Supremo venezuelano adverte ao parlamento que suas atribuições têm limites

Caracas, 1 mar (EFE).- O Tribunal Supremo de Justiça (TSJ) da Venezuela advertiu nesta terça-feira em sentença que a Constituição prevê "limites democráticos" à tarefa fiscalista do parlamento, atualmente de maioria opositora ao governo do presidente Nicolás Maduro.

A sentença é anunciada no momento em que a oposição convocou diversas autoridades a apresentar-se na Assembleia Nacional (AN) e depois de afirmar que buscará antecipar o fim do mandato de Maduro através de vias distintas a um referendo revogatório, o único caminho que o governo reconhece ter validade.

Trata-se, indicou a sentença - sobre um recurso de interpretação da Constituição imposto por particulares -, de "garantir o equilíbrio entre os poderes" do Estado.

Na Venezuela são cinco os poderes (Executivo, Judicial, Legislativo, Eleitoral e Moral, este último integrado pela Controladoria, o Ministério Público e a Defensoria Pública) e "todos estão controlados por Maduro, com exceção da AN", criticou o presidente do parlamento, o deputado opositor Henry Ramos Allup.

Allup expressamente incluiu a Sala Constitucional do TSJ, que emitiu hoje a sentença que delimita o papel parlamentar, entre as instâncias que supostamente anulam a independência de poderes.

A Sala Constitucional do TSJ é a máxima instância judicial da Venezuela e tem o poder exclusivo de interpretar a Carta Magna do país, razão pela qual suas sentenças são de última instância e não admitem apelações.

A maioria parlamentar opositora convocou diferentes funcionários a prestar contas à margem de uma interpelação parlamentar formal e anunciou que promulgará leis que, na opinião do Executivo, contradizem inclusive tratados internacionais, entre eles uma anistia para libertar dirigentes opositores.

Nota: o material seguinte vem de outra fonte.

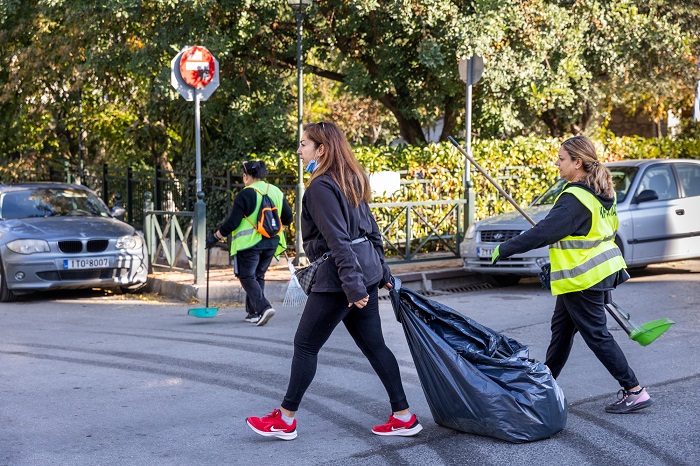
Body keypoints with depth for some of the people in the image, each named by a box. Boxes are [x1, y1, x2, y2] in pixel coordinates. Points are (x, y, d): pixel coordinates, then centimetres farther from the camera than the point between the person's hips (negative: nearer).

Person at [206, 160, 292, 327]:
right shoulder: (276, 192, 7)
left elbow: (232, 222, -14)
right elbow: (287, 218, 12)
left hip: (249, 243, -6)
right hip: (271, 243, 6)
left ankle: (263, 307, -17)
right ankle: (254, 313, 19)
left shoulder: (245, 194, -12)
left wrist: (215, 237, -3)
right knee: (258, 276, 17)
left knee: (247, 277, 0)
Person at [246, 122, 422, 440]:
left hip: (339, 274, -9)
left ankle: (285, 420, 12)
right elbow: (371, 229, 18)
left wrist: (353, 286, -24)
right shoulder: (352, 181, 13)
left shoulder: (321, 186, -15)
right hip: (366, 268, 9)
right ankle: (403, 417, 14)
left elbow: (337, 240, -21)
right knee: (373, 344, 12)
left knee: (305, 344, 2)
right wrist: (381, 272, 22)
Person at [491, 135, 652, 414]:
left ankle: (634, 392, 2)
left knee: (596, 335, -2)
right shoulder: (601, 192, 6)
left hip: (583, 278, -10)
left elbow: (543, 233, -27)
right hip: (601, 269, 10)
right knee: (561, 328, 19)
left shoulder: (575, 199, -24)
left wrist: (504, 250, -20)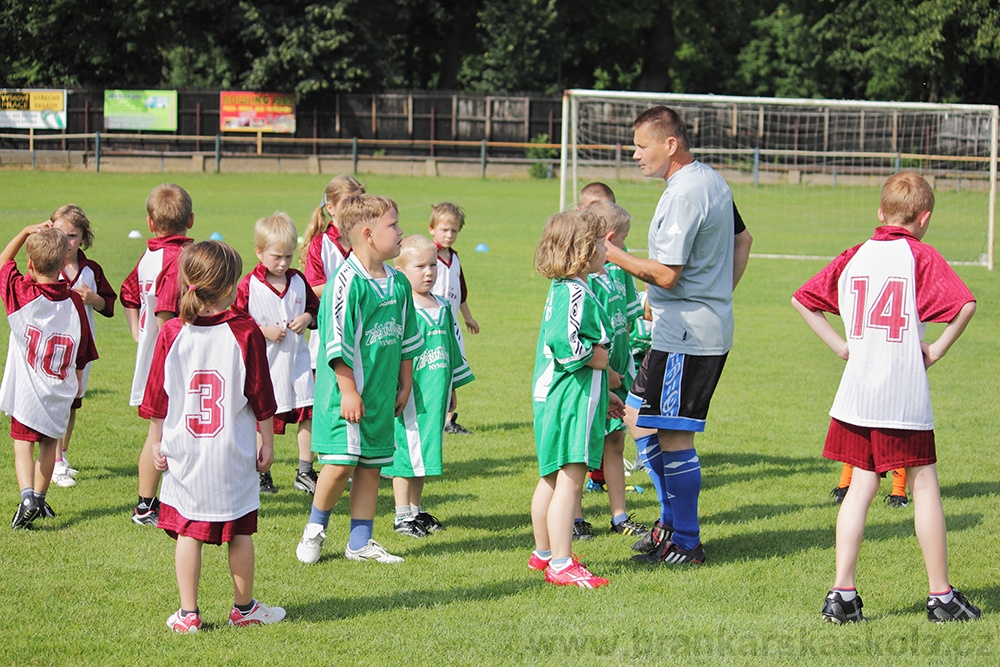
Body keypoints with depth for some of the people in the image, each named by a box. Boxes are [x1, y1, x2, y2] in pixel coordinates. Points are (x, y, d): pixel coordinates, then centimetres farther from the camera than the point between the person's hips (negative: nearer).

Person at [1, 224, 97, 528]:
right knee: (49, 443, 19)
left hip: (25, 390, -3)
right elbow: (82, 354, 5)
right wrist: (77, 382, 20)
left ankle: (27, 498, -21)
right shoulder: (74, 302, -7)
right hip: (59, 393, 3)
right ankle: (40, 499, 28)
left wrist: (27, 231, 7)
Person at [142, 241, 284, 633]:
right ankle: (244, 608, 21)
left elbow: (156, 398, 3)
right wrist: (267, 442, 8)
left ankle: (188, 614, 7)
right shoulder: (245, 332, -8)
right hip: (234, 453, -1)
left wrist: (157, 444, 13)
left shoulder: (172, 333, -3)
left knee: (188, 531, 6)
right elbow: (261, 398, -3)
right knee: (239, 532, 10)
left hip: (184, 452, 2)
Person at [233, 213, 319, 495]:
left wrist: (307, 318, -6)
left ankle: (305, 473, 13)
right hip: (264, 364, -4)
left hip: (297, 359, 4)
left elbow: (315, 306, 15)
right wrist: (264, 331, -16)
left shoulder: (298, 281, 4)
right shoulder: (248, 286, -10)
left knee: (306, 415, 2)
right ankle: (261, 474, 21)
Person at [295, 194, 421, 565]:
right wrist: (348, 391, -16)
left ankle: (360, 543, 18)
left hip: (381, 393, 7)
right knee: (341, 463, -10)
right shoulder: (347, 282, -15)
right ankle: (315, 528, 14)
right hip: (347, 393, -7)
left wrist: (405, 384, 18)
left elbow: (406, 338, 19)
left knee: (371, 465, 9)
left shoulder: (398, 283, 9)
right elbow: (337, 342, -16)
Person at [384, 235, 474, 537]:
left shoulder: (442, 307, 11)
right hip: (409, 393, -7)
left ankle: (417, 509, 24)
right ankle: (403, 516, 6)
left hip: (433, 395, 7)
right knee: (406, 451, -1)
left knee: (423, 451, 14)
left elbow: (453, 348, 21)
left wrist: (451, 388, 22)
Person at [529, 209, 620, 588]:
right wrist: (597, 358, -14)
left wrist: (601, 395, 26)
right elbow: (564, 343, -32)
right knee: (569, 482, -10)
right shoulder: (576, 294, -18)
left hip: (554, 397, 11)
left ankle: (543, 553, 31)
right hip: (572, 401, -11)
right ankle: (561, 565, -10)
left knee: (551, 478, 19)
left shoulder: (562, 291, 15)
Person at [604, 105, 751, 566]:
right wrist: (720, 295, 21)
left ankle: (685, 544, 3)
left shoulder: (684, 195, -20)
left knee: (673, 436, -5)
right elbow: (742, 241, 24)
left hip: (687, 336, -11)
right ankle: (672, 520, 23)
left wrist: (614, 256, -13)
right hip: (711, 327, 11)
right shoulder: (711, 181, 13)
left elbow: (667, 274, -23)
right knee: (637, 417, 17)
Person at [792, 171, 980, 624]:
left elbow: (801, 300, 15)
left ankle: (842, 595, 2)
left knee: (861, 486, 9)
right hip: (906, 395, -4)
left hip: (856, 394, 4)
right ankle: (941, 595, 9)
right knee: (924, 486, 5)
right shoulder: (921, 256, -4)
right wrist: (938, 350, -5)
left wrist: (842, 346, 12)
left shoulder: (854, 257, 9)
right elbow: (965, 305, -17)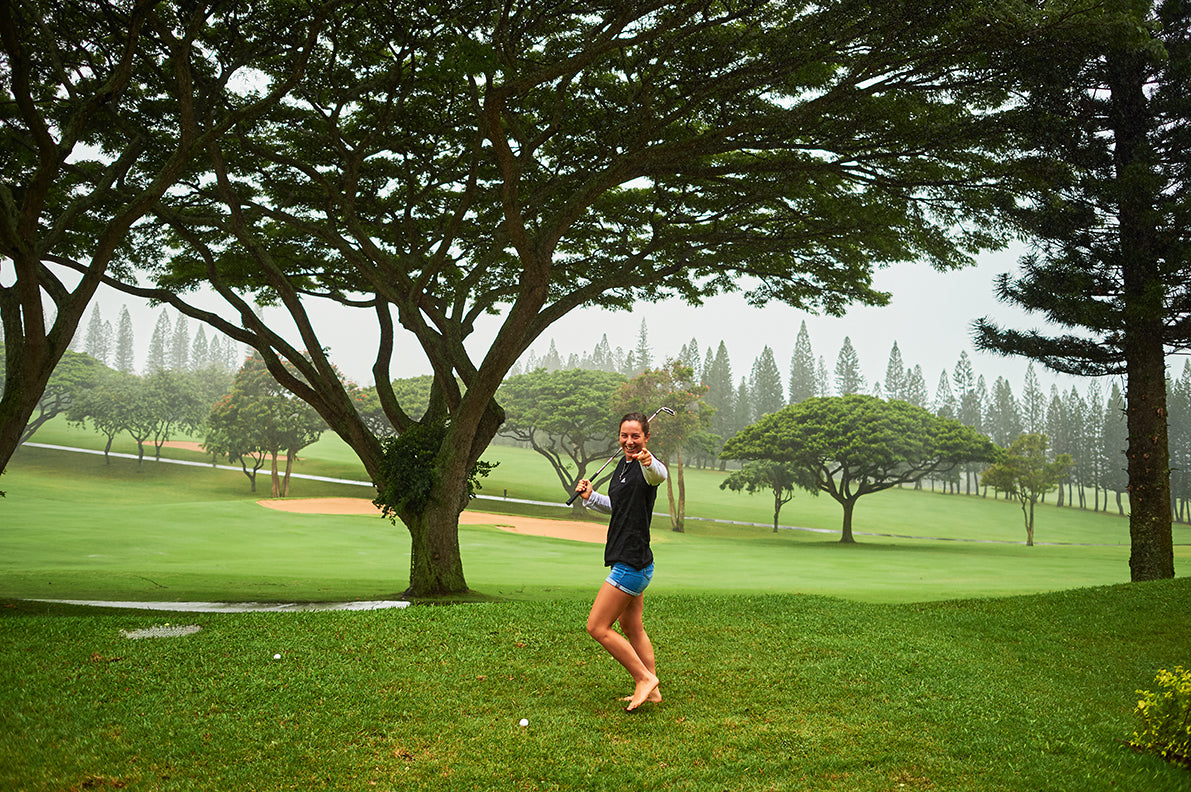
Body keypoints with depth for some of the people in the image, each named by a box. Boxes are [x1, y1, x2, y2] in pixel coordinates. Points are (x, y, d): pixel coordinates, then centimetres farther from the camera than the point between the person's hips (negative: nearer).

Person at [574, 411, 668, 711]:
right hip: (629, 562, 10)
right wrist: (590, 497, 9)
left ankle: (645, 677, 3)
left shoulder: (645, 466, -17)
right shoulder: (623, 464, 12)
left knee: (597, 627, -6)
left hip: (632, 564, -10)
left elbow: (659, 475, -44)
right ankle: (651, 691, 29)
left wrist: (650, 463, -67)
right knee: (631, 627, 19)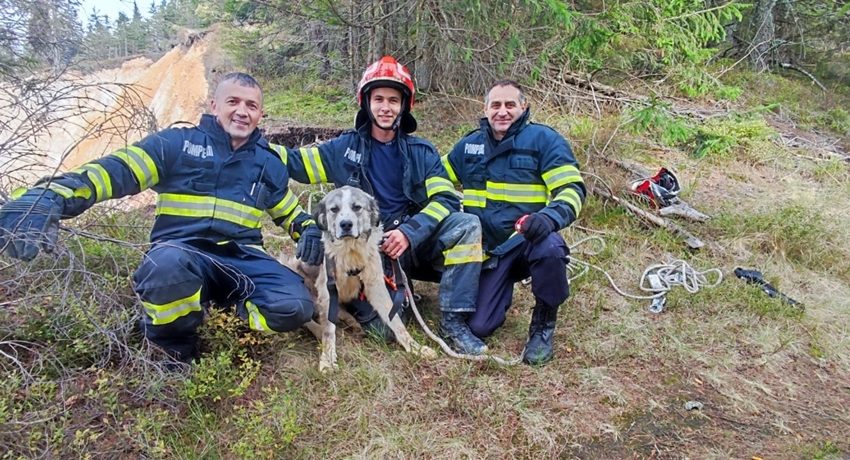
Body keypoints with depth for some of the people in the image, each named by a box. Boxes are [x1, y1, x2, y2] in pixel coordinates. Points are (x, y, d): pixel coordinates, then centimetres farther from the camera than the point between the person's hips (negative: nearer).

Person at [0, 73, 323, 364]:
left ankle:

O TSJ já declarou "nulos absolutamente todos" os atos da AN no mês passado depois que foram juramentados deputados que por sentença não podiam ocupar suas cadeiras, decisão que posteriormente anulou quando a oposição parlamentar deu marcha à ré e aceitou a decisão e os desvinculou do Legislativo.

Posteriormente, a mesma Sala Constitucional do TSJ declarou em 11 de fevereiro a plena "validade" e "vigência" de um decreto de Maduro que a AN tinha rejeitado em 22 de janeiro por considerá-lo um "cheque em branco" a favor do chefe do Estado.

A sentença respectiva afirmou que o decreto de Maduro, que declarou estado de emergência na econômica nacional, "entrou em vigência" desde que foi ditado e "sua legitimidade, validade, vigência e eficácia jurídica-constitucional se mantêm irrevogavelmente incólumes".

A sentença de hoje detalhou ainda que apesar de "a Força Armada Nacional Bolivariana ser passível de controle parlamentar e político", isso deve acontecer somente "através de seu comandante-em-chefe, autoridade hierárquica suprema que exerce o presidente".

Também insistiu que a Constituição atribui à AN "competência de controle político" sobre o governo, mas não sobre o resto dos poderes do Estado nem sobre os governos regionais e municipais.

Em cumprimento de seus trabalhos de controle, as convocações do Legislativo, acrescentou, devem dirigir-se "exclusivamente a funcionários submetidos a controle político" e, além disso, "indicar o motivo e alcance preciso e racional das mesmas".

Estas convocações, finalizou a sentença, devem obedecer a "princípios de utilidade, necessidade, razoabilidade, proporcionalidade e colaboração entre poderes".